The expected answer is the full listing, repeated exactly and free of images.

### Recorded data
____________________

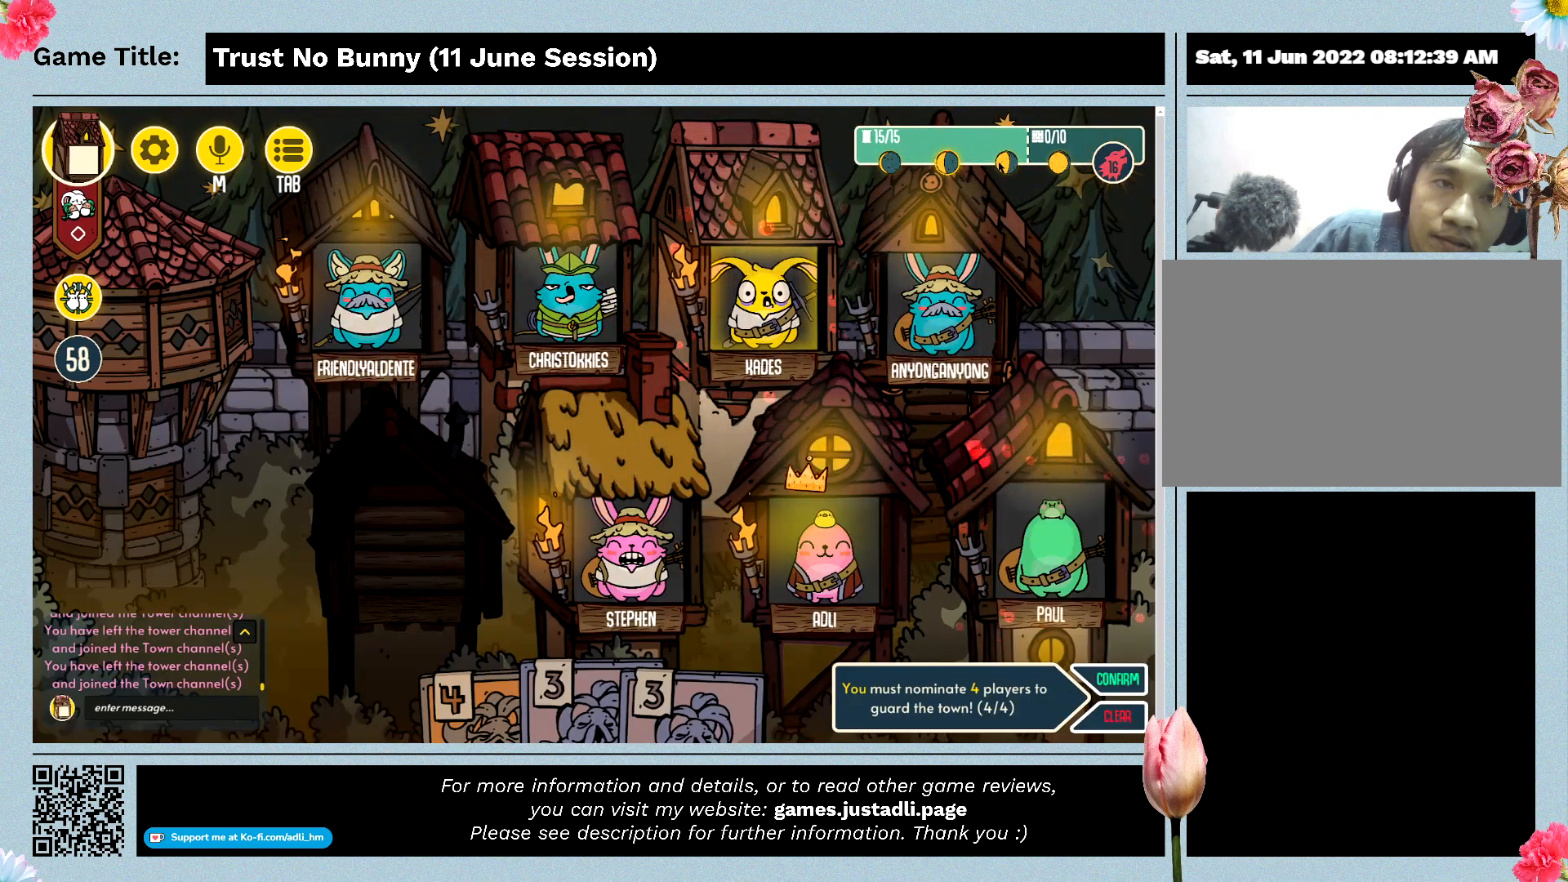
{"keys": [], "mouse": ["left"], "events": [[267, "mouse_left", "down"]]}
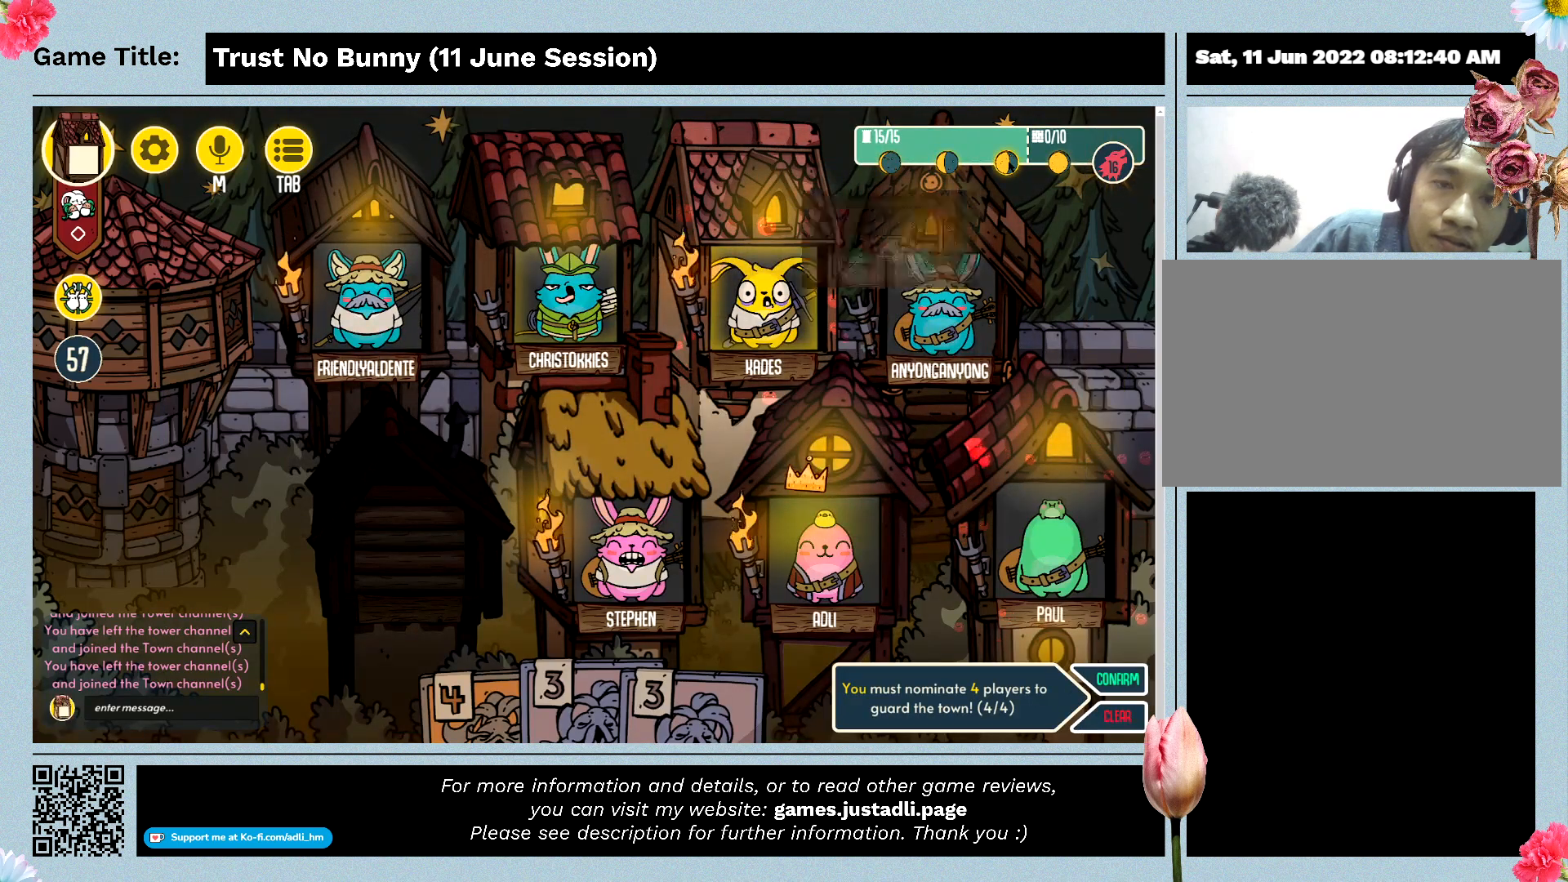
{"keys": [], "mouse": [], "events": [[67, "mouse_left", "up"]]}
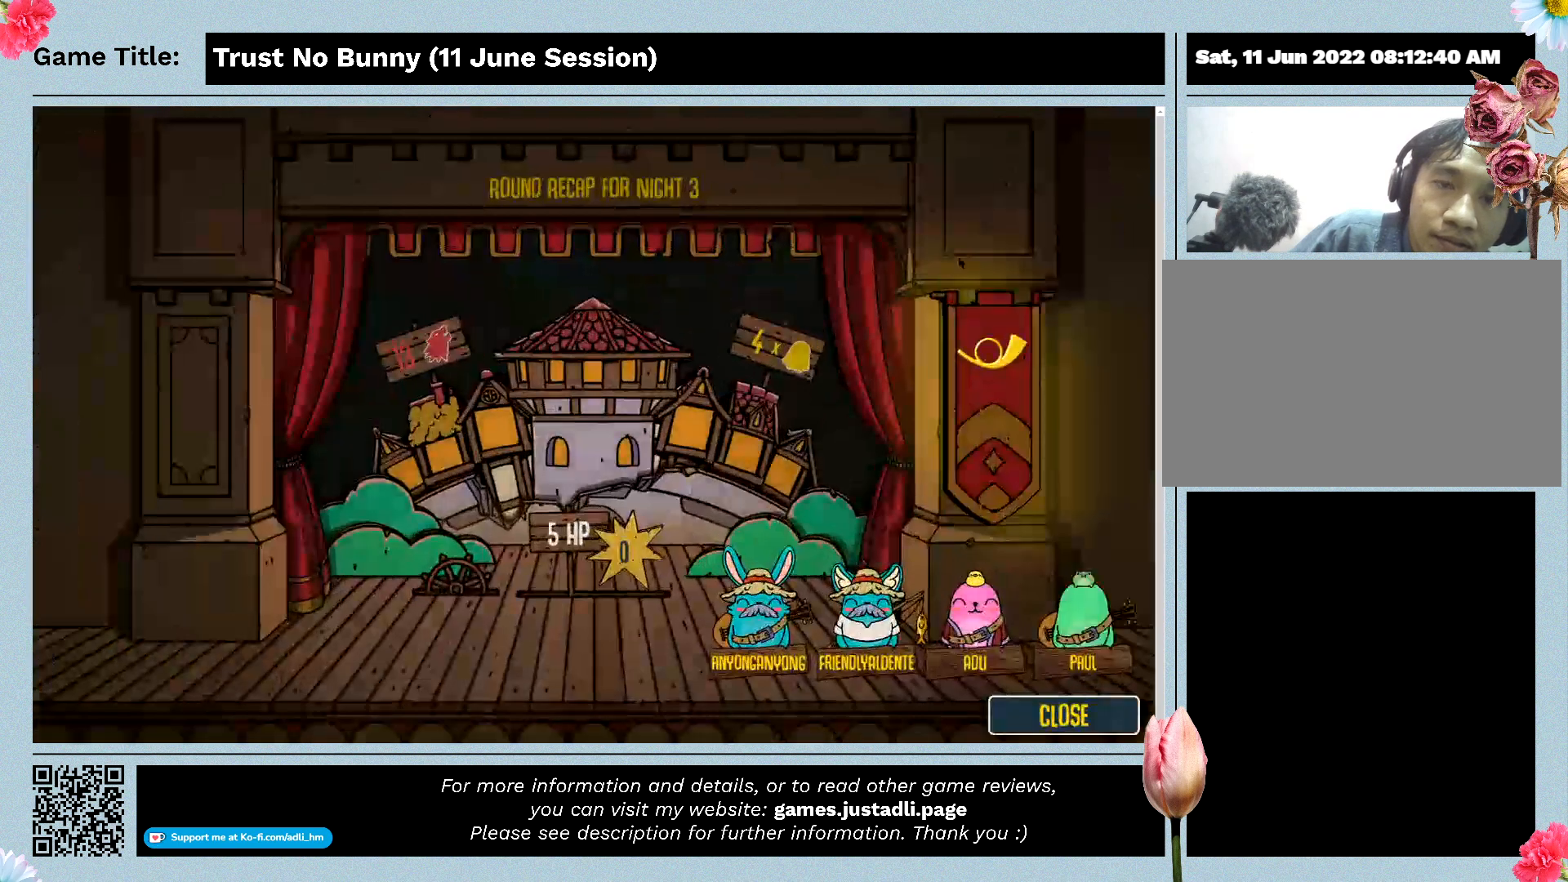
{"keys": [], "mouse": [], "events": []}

____________________

### Result
{"keys": [], "mouse": ["left"], "events": [[267, "mouse_left", "down"]]}
{"keys": [], "mouse": [], "events": [[67, "mouse_left", "up"]]}
{"keys": [], "mouse": [], "events": []}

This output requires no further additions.